**Work required**: Please take the records that follow and repeat exactly the lines starting with the line with "Entradas populares" and going on through the line with "que representó a".

**Source material**:
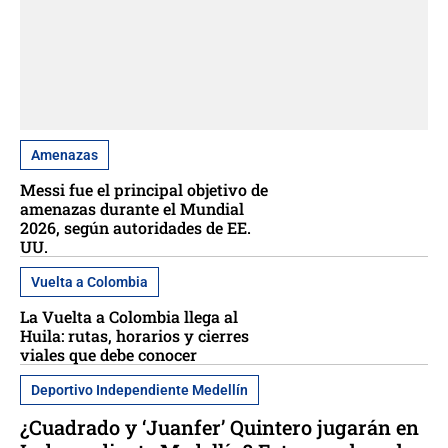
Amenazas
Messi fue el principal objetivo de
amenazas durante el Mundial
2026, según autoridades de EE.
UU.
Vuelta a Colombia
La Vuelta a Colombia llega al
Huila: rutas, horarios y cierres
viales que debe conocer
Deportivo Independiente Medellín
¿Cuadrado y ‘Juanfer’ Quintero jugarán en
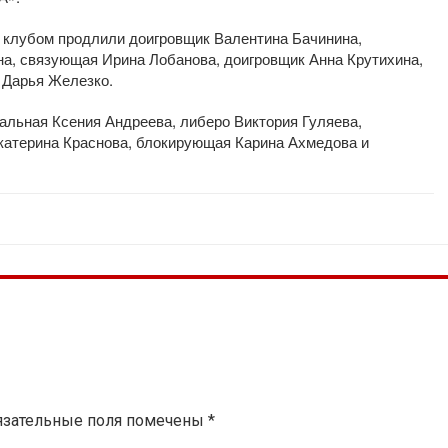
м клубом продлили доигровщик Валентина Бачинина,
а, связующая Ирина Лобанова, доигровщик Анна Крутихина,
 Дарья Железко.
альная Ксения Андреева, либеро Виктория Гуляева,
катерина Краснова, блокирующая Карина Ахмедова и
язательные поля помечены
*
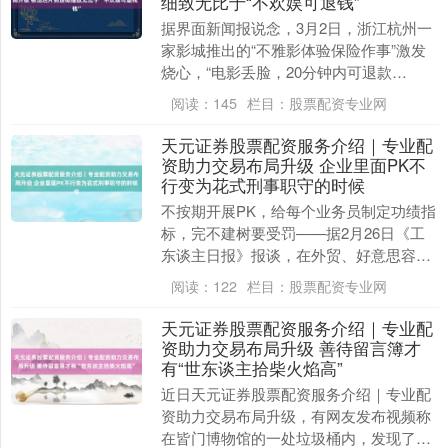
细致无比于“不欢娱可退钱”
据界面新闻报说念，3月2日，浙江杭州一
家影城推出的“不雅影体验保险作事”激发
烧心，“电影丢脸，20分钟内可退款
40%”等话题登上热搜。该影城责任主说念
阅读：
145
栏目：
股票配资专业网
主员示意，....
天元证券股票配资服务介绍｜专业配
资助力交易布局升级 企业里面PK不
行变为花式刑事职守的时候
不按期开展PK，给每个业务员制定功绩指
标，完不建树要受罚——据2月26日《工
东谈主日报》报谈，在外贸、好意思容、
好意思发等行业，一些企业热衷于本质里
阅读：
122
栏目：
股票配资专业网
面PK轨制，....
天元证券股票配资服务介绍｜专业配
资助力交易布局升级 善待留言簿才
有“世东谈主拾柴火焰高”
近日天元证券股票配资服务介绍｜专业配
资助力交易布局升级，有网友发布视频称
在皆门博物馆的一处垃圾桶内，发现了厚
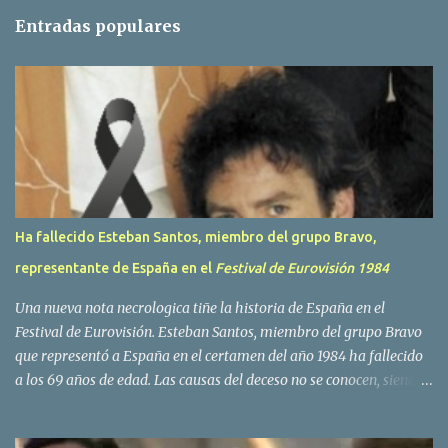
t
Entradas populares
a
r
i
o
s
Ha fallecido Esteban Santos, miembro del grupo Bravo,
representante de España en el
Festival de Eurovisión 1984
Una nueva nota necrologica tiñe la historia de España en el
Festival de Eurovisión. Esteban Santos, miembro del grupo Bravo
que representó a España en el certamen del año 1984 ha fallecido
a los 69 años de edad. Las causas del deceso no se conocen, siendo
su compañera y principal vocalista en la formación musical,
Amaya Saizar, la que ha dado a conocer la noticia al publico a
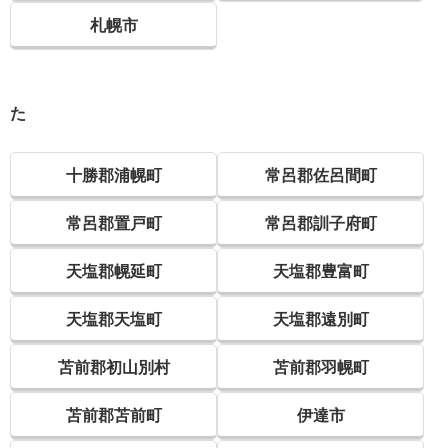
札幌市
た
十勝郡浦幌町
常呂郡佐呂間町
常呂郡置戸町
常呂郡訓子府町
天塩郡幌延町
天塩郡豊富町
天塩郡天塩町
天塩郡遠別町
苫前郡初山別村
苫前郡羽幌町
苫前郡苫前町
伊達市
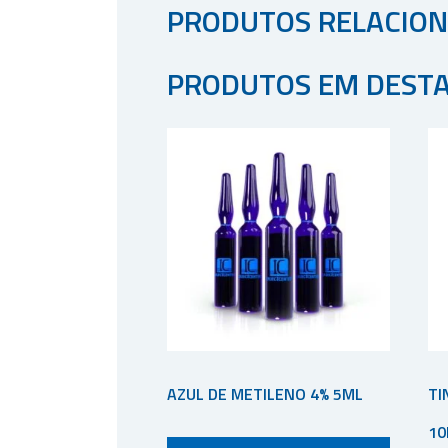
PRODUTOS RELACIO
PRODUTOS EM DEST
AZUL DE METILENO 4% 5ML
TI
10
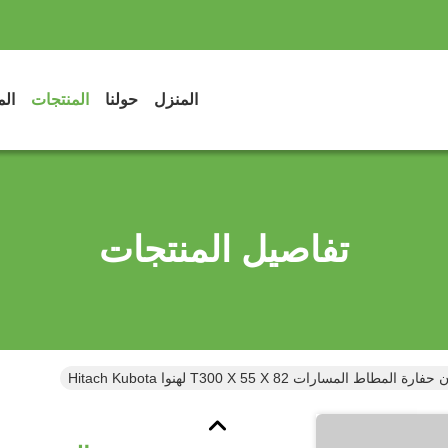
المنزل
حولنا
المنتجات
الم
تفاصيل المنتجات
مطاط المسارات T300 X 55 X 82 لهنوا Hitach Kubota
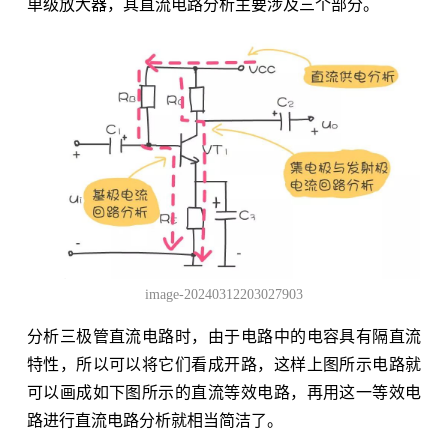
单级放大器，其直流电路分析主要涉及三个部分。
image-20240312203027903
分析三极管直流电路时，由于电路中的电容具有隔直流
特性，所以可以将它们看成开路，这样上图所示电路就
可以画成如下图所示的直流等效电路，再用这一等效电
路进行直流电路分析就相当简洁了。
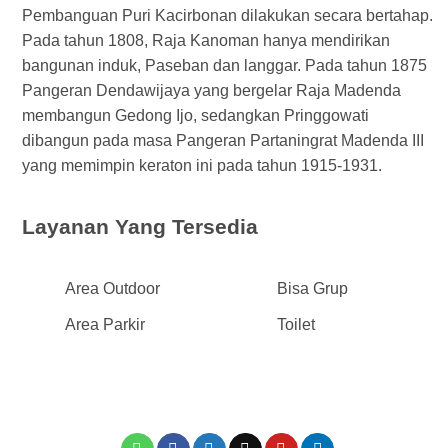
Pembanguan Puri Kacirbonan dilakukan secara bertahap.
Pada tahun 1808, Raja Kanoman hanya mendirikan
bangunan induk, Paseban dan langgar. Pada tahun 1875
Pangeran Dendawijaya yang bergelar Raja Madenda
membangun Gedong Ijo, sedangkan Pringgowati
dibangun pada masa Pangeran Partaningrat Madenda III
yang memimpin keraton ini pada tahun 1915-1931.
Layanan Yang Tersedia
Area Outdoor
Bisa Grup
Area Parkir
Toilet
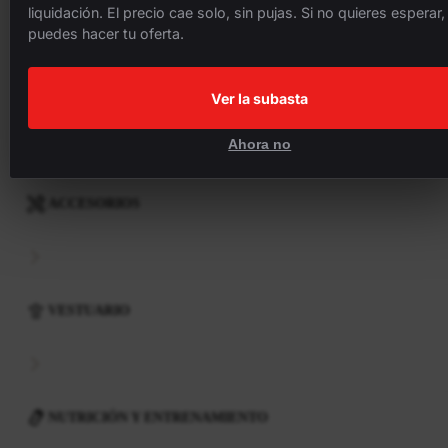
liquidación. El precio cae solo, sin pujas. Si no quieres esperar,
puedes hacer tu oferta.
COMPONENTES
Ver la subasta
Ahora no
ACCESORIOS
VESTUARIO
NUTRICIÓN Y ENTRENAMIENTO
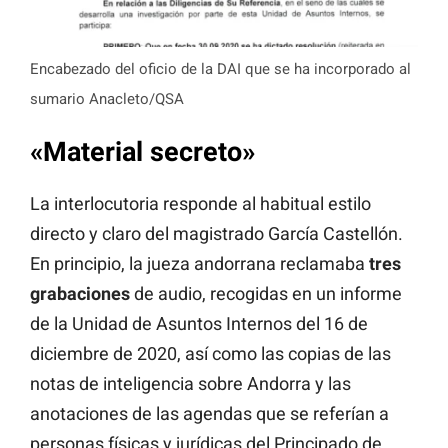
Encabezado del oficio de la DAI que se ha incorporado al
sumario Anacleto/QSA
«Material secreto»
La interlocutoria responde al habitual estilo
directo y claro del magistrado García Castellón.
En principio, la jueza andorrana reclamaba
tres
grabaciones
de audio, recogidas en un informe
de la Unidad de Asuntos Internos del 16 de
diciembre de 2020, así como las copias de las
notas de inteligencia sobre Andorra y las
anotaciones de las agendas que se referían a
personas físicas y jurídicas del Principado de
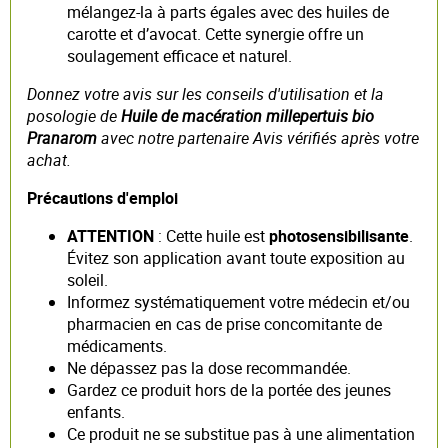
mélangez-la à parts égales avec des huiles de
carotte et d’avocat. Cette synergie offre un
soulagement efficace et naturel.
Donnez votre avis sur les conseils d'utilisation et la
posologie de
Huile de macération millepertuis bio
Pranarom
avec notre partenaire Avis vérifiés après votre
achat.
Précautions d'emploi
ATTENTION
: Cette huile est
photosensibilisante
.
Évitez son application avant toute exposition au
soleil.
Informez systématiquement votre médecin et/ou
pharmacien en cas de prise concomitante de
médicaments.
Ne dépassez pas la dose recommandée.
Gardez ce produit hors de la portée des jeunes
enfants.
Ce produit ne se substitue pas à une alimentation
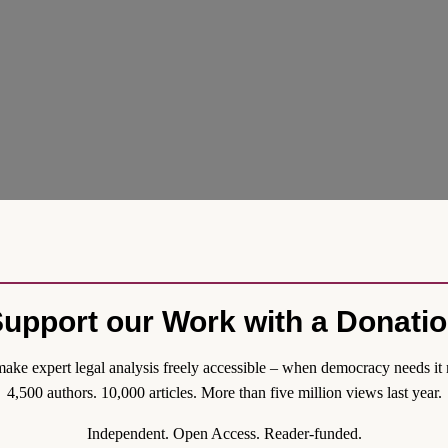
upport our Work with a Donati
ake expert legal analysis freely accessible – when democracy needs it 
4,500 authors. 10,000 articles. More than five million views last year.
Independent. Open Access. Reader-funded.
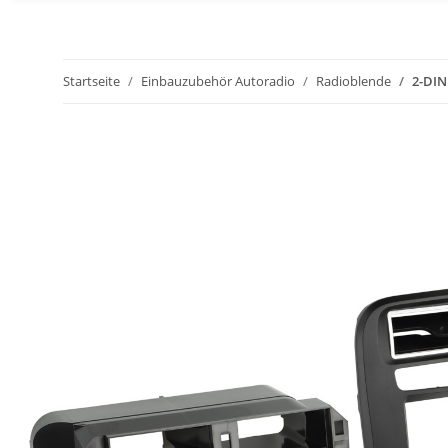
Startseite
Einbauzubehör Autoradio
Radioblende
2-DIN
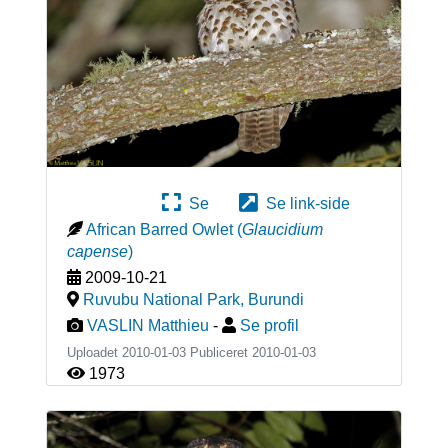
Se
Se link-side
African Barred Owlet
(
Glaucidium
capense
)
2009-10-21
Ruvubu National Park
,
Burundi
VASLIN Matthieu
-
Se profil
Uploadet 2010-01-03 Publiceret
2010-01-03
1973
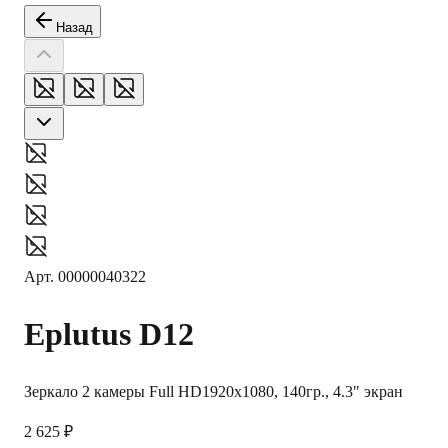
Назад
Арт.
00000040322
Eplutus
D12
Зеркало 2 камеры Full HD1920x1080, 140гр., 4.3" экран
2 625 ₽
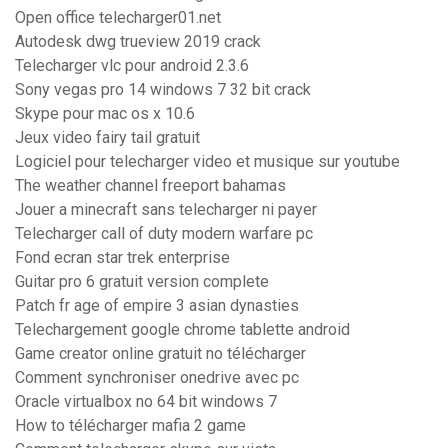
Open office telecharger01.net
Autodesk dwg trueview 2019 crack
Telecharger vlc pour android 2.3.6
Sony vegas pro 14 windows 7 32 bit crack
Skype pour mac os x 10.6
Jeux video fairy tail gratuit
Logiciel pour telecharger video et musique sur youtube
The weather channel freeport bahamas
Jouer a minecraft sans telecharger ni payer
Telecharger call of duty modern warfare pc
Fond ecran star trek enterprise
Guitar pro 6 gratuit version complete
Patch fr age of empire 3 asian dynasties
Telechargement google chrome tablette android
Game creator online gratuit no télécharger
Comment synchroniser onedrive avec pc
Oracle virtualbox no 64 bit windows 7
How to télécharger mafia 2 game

**The completed task**:
Entradas populares
a
r
i
o
s
Ha fallecido Esteban Santos, miembro del grupo Bravo,
representante de España en el
Festival de Eurovisión 1984
Una nueva nota necrologica tiñe la historia de España en el
Festival de Eurovisión. Esteban Santos, miembro del grupo Bravo
que representó a España en el certamen del año 1984 ha fallecido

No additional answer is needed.